With Django, there is a choice of either abstract or multi-table inheritance (and also proxy...). Multi-table inheritance results in an extra table, while abstract inheritance just adds fields to the subclasses' tables. The simplest choice is abstract inheritance and I went for this. However, the disadvantage is that you cannot define a ForeignKey to the abstract base class itself but the related clean indexed content needs to be stored somewhere as a cache so that updates can be detected. To solve this issue I turned to content types, which makes it possible to relate any model instance to any other model instance, regardless of type. This means that the cleaned Content can be related to any of Document's subclasses. At this point it's probably worth looking at the model definition.
One of the limitations of the original Churnalism code is the inability to search for news articles, only press releases. However, both document types have very similar features, such as date published, an author, a publisher and of course the content itself. Therefore it makes sense to also be able to search for news articles with either a news article, press release or other text as the input text. This would be useful for journalists to check for plagiarism and is useful in lots of other contexts.
The challenge is that the script that builds the search results needs a limit on the number of results to return to make the data and server load manageable. However, imagine searching for both news articles and press releases with a limit of 20 results.
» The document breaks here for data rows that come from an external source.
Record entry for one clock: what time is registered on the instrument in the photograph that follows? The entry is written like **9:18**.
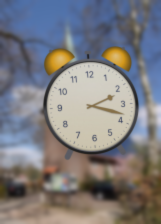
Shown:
**2:18**
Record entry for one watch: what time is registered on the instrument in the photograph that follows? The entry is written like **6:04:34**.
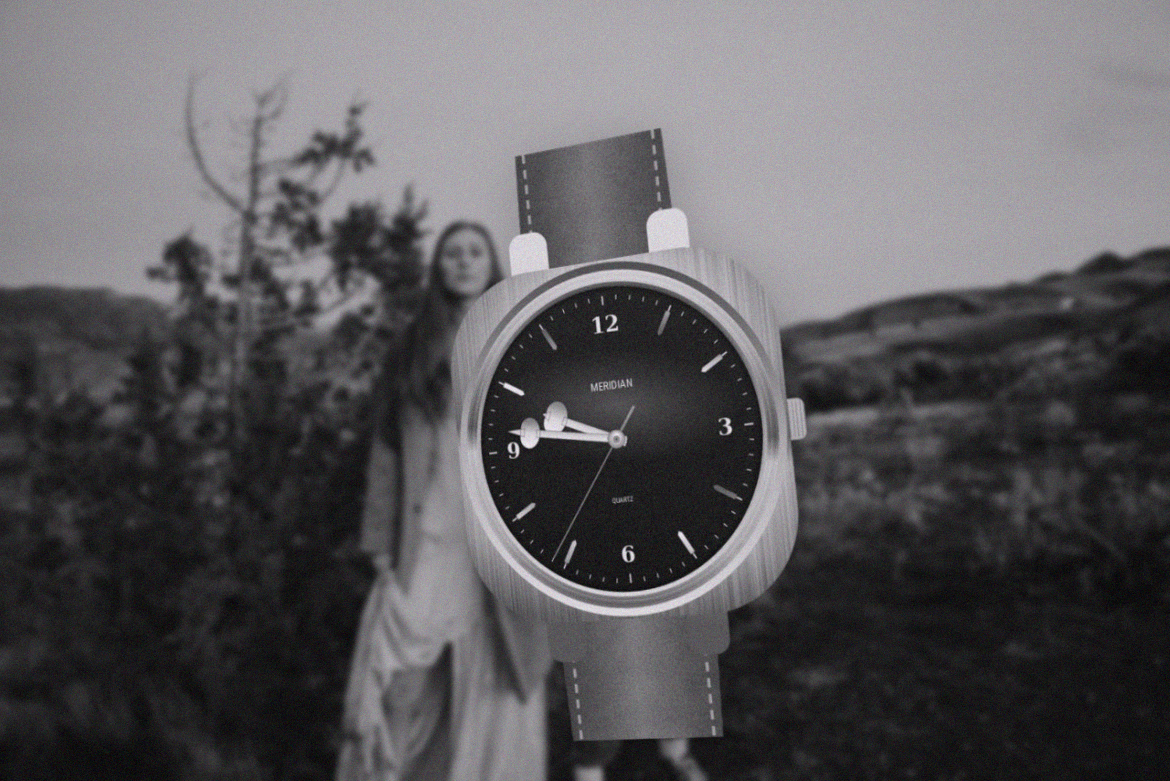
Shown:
**9:46:36**
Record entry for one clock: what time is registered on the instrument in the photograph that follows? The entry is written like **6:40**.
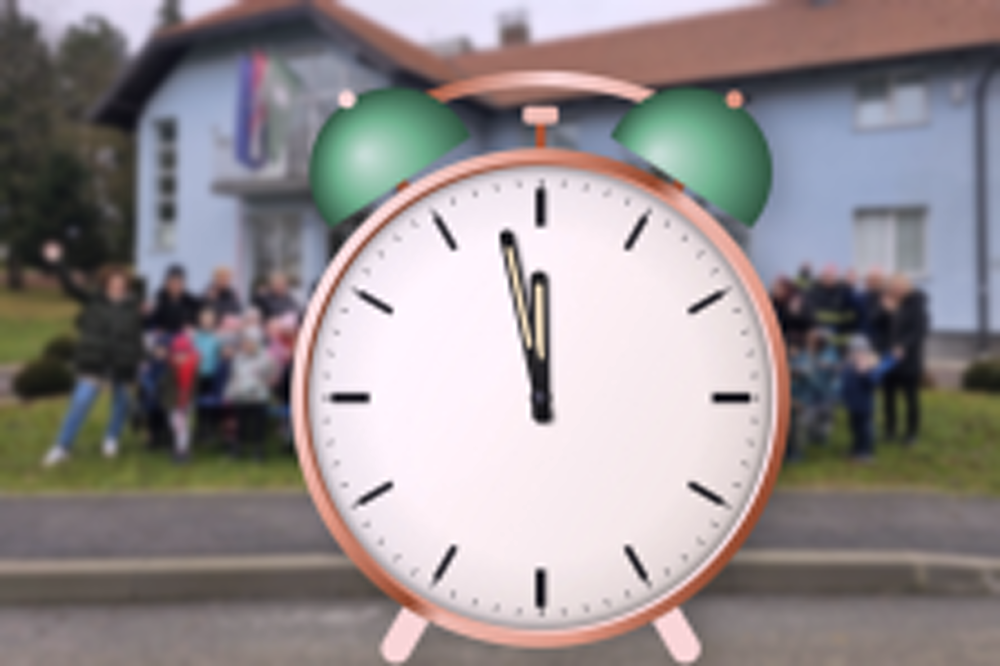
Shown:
**11:58**
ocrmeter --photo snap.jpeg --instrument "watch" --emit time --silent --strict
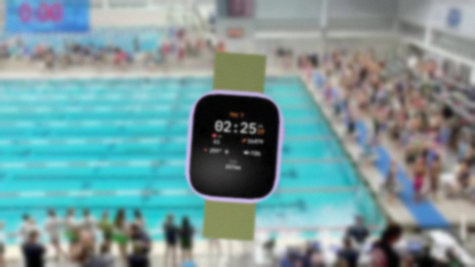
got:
2:25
It might be the case that 20 news articles have higher ranking than matching press releases. The press releases might be a more interesting result though, so excluding them could omit valuable data. The solution to this is faceted search where extra data, in this case the document type is stored along with the document id in the index. The number of results returned is per document type, and therefore useful data should not be missed. This has implications for total index disk space usage, but is a truly useful addition to the capabilities of SuperFastMatch.
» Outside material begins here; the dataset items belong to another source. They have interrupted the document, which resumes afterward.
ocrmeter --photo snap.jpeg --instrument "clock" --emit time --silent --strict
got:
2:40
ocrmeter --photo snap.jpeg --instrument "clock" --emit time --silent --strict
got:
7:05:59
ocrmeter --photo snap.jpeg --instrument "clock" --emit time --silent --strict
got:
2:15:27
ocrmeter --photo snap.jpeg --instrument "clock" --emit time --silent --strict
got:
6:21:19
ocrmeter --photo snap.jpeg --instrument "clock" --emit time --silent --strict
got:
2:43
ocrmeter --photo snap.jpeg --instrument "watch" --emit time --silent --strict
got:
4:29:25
Storing and processing data is a challenging task with many, many options! Often the performance characteristics and ceilings of a platform only become apparent after a large amount of implementation for that platform has occurred. These evaluations can take a lot of time and definitely help form an opinion on which platform is good at a particular task. SuperFastMatch works on the simple concept of storing every hash of every window of text in a document with the associated document id (and now document type). This is done for every document and yields an inverted index of hashes to documents. Thus, for a search document or text, hashing its windows allows for a fast search of matching documents.
The storage requirement for this is very high - typically 5x the original document size. Access speed is very important, given that a search of a document n characters long requires (n-window_size) lookups. Also index creation speed is vital. If it takes 2 days to index 1 days worth of news, Churnalism.com would be behind the current affairs very quickly!
The obvious starting candidate for a platform is SQL, and I experimented with Postgres, testing out such features as the intarray data type for storing document ids and partitioned tables as a means for bulk loading daily data whilst maintaining insert speed. However, even with 24-bit hashing (ie. 16,777,216 possible hashes), lookup and insert speeds proved to be poor.
The next candidate was the sexy new key value store on the block! Redis has lots of nice features ideal for storing the index. High speed inserts and the sets command set, great for ensuring no duplicate id is saved for a hash. However, again a performance ceiling reared its skull-damaging surface! Redis operates great when the data set fits totally in memory, but as soon as that limit is surpassed, the paging virtual memory kicks in - but very slowly. The release notes and commit history showed that this was a known issue, but it made Redis impractical for use.
A lateral solution was to consider using Hadoop in the form of Elastic Map Reduce as a way of solving the daily index creation problem. It was interesting to stray into the realms of Java land (with its verbosity quite overwhelming at times!). Issues found included the need to code a simple CSVReader - not included in the vanilla distribution. The difficulty of getting something out of Hadoop in binary rather than text file form. The misleading and, in the end, very expensive pricing of both the EC2 service and the S3 costs for downloading the processed data to an external server. I can see that if you are Yahoo and have 1000's of servers, Hadoop is a great way to distribute jobs across many machines. However, if you have a continuous data processing task that could be run on one very powerful machine the economics of it don't quite make sense.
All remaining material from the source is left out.